Psychics have come in many forms over the years: Soothsayers with their portent of doom; fortune tellers hovering over crystal balls; intense men in suits presiding over a séance in the dark. The most prominent these days is a woman who is from Long Island, is a medium, and is short on specifics.
While the skeptic movement is my greatest passion, I try to keep my posts light and nonjudgmental. That is not the case when I address the likes of Teresa Caputo and John Edward. I reserve great disdain for those who tell persons they are speaking with their dead relatives. I called them vultures until I realized this analogy was amiss. Vultures scavenge from the dead. John Edward and Teresa Caputo prey on the living, making millions off grieving parents, children, and siblings, when they are at their most vulnerable.
These hucksters are graduate students in the twisted art of cold reading. They will ask, “Is there anyone here that has lost a sibling?” Well, yes, in an audience of 500, of course someone is going to qualify. Then they keep subsequent “guesses” vague enough that they keep scoring “hits” and the person, desperate to think they are connecting to a lost loved one, will buy it, and discard any “misses.” What seems like innocent conversation is actually the medium mentally feeling out the subject. They can gauge body language and voice inflection, and know when to proceed further. On television, of course, any misses are edited out, and there is the possibility of it being scripted.

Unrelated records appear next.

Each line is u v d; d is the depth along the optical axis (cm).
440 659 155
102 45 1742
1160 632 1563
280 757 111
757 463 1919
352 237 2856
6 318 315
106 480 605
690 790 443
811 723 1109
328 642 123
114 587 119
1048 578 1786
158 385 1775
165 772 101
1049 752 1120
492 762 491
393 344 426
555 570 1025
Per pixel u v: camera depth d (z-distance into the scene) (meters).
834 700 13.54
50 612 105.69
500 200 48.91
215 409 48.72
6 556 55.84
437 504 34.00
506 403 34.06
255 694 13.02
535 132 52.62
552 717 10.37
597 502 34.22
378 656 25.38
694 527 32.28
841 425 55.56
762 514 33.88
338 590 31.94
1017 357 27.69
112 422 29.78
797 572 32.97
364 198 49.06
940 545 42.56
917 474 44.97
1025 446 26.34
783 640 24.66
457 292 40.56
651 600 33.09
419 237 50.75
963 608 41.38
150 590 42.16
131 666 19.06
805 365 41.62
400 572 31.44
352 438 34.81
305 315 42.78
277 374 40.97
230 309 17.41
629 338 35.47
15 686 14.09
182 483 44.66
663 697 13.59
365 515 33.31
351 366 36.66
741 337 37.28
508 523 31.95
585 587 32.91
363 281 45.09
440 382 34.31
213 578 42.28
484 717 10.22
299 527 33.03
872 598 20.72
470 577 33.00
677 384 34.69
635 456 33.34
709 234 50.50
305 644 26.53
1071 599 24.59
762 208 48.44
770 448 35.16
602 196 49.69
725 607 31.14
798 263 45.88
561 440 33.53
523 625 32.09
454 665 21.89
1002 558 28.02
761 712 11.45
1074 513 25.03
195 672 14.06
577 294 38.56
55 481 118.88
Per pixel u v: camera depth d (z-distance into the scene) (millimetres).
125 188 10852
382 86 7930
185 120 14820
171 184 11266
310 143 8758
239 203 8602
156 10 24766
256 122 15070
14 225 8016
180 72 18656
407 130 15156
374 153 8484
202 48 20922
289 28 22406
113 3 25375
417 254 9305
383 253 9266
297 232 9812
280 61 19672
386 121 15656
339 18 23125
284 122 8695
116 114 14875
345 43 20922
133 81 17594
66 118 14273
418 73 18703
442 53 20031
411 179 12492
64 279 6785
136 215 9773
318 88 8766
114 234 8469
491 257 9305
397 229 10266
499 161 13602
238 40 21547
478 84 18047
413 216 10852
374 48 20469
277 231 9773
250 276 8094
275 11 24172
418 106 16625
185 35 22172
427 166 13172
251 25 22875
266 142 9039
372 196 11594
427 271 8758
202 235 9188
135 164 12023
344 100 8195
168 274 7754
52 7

Mediums claim the dead person is saying they loved music, being outdoors, or family time. Not once has the deceased announced, “My name is Joe and I was born on Jan. 26, 1931 in Tyler, Texas.”
Even some who acknowledge that Edward and Caputo are charlatans believe some good comes from what they do. They think Edward and Caputo offer those left behind peace and comfort. At best, this is true in the short term.
In the Kübler-Ross model, the five stages of grief are denial, anger, bargaining, depression, and acceptance. Someone who buys what Edward or Caputo are selling is vulnerable to spending an indeterminate amount of time in stages one or three. If someone claims to be speaking to a deceased loved one, the departed might not seem dead at all, and denial is an ongoing process. Those who see the same medium regularly are especially susceptible to the bargaining stage. For a price, the medium will send a few more pieces of netherwordly reassurance your way.
Not everyone accepts the Kübler-Ross Model and, of course, people grieve in different ways. But relying on a medium, rather than going through the normal process, will keep a person stuck in their grief and no genuine healing will occur.